Selected text: Begin
In 1948 Fraenger identified the "dangerously intelligent" young man in the cave of the Garden with Bosch's mentor Jacob van Almaengien. Because Fraenger believed that the triptych had been painted after 1496, he could not imagine that the curly-headed, dark face in the background could be Bosch. The laughing 18-year-old was too young and looked foreign. Jacob points at a nude woman reclining in front of the cave. Her lips are sealed. Fraenger noting her mysterious, medial appearance called her "the Sibyl who holds the female secrets of the painting." Accordingly I simply named her Sibylle, the woman between the two men and Jacob's later wife. The all too brief love story between the trio is my invention. The similarity between Jacob in the cave and the Jacob-Adam in the betrothal scene of the left wing of the Garden, and, later, the groom in the Wedding at Canaa and the St. John on Patmos, has since Fraenger also been noticed by other interpreters of Bosch's paintings. I take their identity as a fact.

Fraenger's postulate of a mentor produced a storm of indignation among art historians. However, at the time it was not known that in a very similar arrangement two learned canons, professors at the University of Leuven, advised Dieric Bouts the Elder in 1464-67 in painting the Eucharist Triptych in Sint Jans Church in Leuven. Their names, Masters Jan Varenecker and Aegidius Ballawel, appear in the records of the Leuven Confraternity of the Holy Eucharist, their images in the middle panel of Bouts' triptych. This precedent should in principle remove any objections to the possibility of Bosch being advised by Jacob van Almaengien, especially where Bosch was only 18 years old at the time. The difference between Bout's advisors and van Almaengien is that Jacob was a wandering magister who moreover was Jewish. Except for his imperial baptism ordered by Maximilian I and Philip the Fair, Jacob the converto was not worthy of mention by the chroniclers of Bosch's time. He does, however, appear after his baptism in 1496/97as Philip van Sint Jans in the records of the Hertogenbosch Confraternity of Our Lady.

In re-examining the Garden Triptych I discovered a number of details overlooked or ignored by Fraenger. The appearance of the birds in the middle panel connects its content with Fahrid ud-Din Attar's "Congress of the Birds". This important hint at the meaning and sources of the middle panel is my reading, for which reason Attar's poem is transcribed in the text.

The face of the treeman in the center of the right panel suggests an interpretation of the triptych in neo-Platonic terms, which has not been tried before. Fraenger hints at such a connection, but does not elaborate or use it.
Selected text: End
Work required
Print the passage on Bosch's Garden triptych starting at "In re-examining the" and ending at "elaborate or use it.". The rows that follow come from a separate source.
Dataset records: Begin
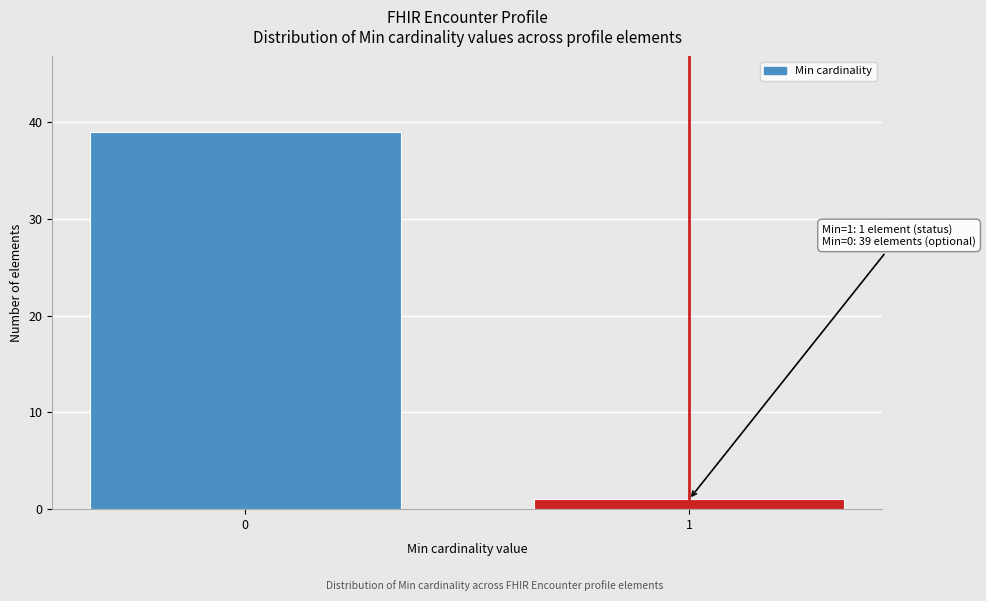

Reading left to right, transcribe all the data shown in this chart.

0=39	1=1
Dataset records: End
Dataset records: Begin
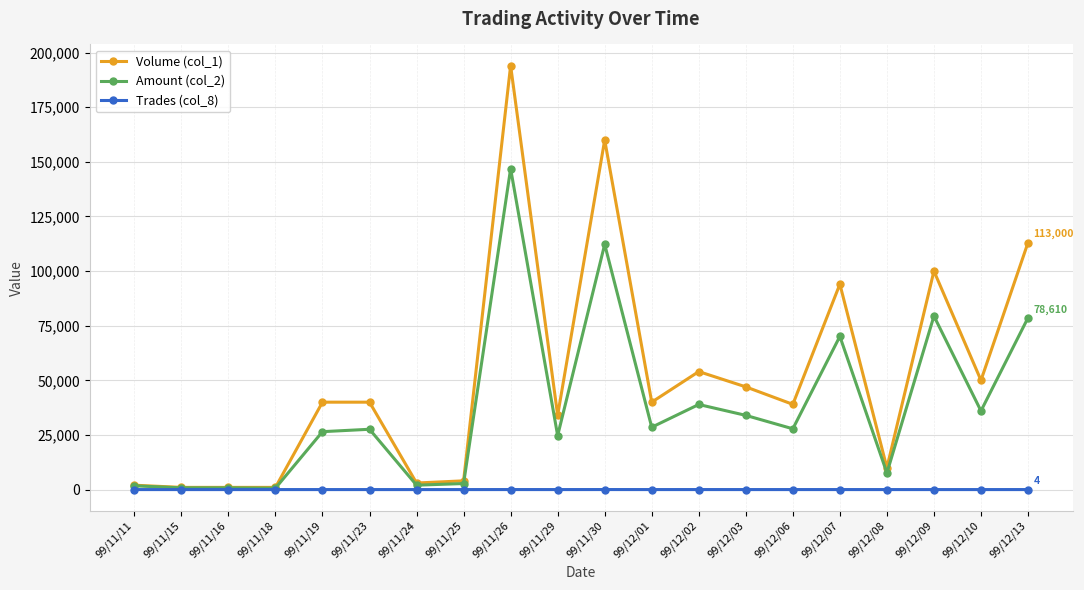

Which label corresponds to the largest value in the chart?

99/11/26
Dataset records: End
Solution to the problem
In re-examining the Garden Triptych I discovered a number of details overlooked or ignored by Fraenger. The appearance of the birds in the middle panel connects its content with Fahrid ud-Din Attar's "Congress of the Birds". This important hint at the meaning and sources of the middle panel is my reading, for which reason Attar's poem is transcribed in the text.

The face of the treeman in the center of the right panel suggests an interpretation of the triptych in neo-Platonic terms, which has not been tried before. Fraenger hints at such a connection, but does not elaborate or use it.